Our human tendency to isolate goes back to Adam and Eve’s story, to the blame they laid on one another immediately, instead of taking responsibility for their actions. 

And so Jesus brings us back to life. Jesus reaches into our tombs, grasps us by the hands, like Adam and Eve and Thomas: he touches us and in so doing, he gives us new life.

Finally, in perhaps his most touching observation about the icon of the Resurrection, Williams says that in joining hands with Adam and Eve, Jesus “is reintroducing them to each other after the ages of alienation and bitterness that began with the recriminations of Genesis . . . the resurrection is a moment in which human beings are reintroduced to each other across the gulf of mutual resentment and blame; [and] a new human community becomes possible.”

In the resurrection of Christ, we become united to him. And he unites us to each other. 

In the resurrection of Christ, we become fully human, and we are able, for the first time, to see each other’s full humanity as well.

In the resurrection of Christ, we are (as Williams says), “introduc[ed] to our buried selves, to our alienated neighbors, to our physical world.”
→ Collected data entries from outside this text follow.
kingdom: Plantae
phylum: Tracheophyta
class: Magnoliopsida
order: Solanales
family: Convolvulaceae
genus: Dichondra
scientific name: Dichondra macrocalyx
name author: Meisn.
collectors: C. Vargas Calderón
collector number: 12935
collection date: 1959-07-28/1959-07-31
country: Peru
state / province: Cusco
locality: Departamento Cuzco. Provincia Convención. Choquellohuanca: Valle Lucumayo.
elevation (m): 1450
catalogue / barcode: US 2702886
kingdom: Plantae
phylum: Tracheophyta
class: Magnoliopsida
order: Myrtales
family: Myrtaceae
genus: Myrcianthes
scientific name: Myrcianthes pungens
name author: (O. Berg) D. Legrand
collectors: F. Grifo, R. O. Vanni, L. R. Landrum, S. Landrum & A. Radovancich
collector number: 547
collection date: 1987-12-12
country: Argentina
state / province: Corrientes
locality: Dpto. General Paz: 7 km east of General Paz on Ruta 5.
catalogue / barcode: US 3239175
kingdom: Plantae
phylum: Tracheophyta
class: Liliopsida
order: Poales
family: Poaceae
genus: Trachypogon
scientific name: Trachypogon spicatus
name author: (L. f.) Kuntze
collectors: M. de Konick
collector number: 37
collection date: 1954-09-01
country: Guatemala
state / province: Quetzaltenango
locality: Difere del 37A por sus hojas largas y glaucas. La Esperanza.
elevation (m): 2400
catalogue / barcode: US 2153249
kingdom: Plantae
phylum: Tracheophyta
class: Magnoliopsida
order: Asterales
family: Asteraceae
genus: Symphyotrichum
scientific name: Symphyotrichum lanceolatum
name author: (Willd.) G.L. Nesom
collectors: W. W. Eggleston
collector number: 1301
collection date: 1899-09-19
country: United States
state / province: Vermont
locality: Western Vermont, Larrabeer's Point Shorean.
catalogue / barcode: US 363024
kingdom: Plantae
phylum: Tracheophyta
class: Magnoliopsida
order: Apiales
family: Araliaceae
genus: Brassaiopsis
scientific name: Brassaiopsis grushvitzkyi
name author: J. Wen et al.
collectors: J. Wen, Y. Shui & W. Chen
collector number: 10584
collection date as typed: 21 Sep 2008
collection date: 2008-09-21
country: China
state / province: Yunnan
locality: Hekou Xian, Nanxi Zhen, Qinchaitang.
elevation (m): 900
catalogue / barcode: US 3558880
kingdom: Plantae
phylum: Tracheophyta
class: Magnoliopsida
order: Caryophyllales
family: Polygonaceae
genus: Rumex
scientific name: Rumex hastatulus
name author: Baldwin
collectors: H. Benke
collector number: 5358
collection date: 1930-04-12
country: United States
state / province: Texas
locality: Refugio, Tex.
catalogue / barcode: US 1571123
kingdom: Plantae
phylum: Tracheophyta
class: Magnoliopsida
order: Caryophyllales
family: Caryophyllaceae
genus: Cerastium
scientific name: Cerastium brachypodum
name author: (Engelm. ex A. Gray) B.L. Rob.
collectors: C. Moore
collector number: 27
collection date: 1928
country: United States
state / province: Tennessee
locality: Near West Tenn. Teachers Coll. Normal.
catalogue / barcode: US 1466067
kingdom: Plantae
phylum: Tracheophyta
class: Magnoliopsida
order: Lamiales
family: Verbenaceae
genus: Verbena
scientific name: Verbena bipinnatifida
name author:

This is the “new covenant of reconciliation” referred to by our collect today. 

It is the peace that Jesus brings to his fearful and confused disciples, alienated from themselves and from one another.

It is the same peace that Jesus breathes into each one of us at our baptism and that he continues to breathe into us through the communion of his body and blood. 

It is the same peace that we share every time we gather as we will the peace of Christ to be with one another.

In Jesus, God is pulling us out of the tombs of our own self-imprisonment. 

In Jesus, God is pulling us out of the tombs of resentment, of lies, of self-pity, of grief, of confusion, of doubt, of fear. 

In Jesus, God is reconciling the whole world to himself.

In Jesus, God shows us God’s very self, something beyond our wildest imagination, something truly new.

Alleluia, Christ is Risen! The Lord is Risen indeed, Alleluia. AMEN.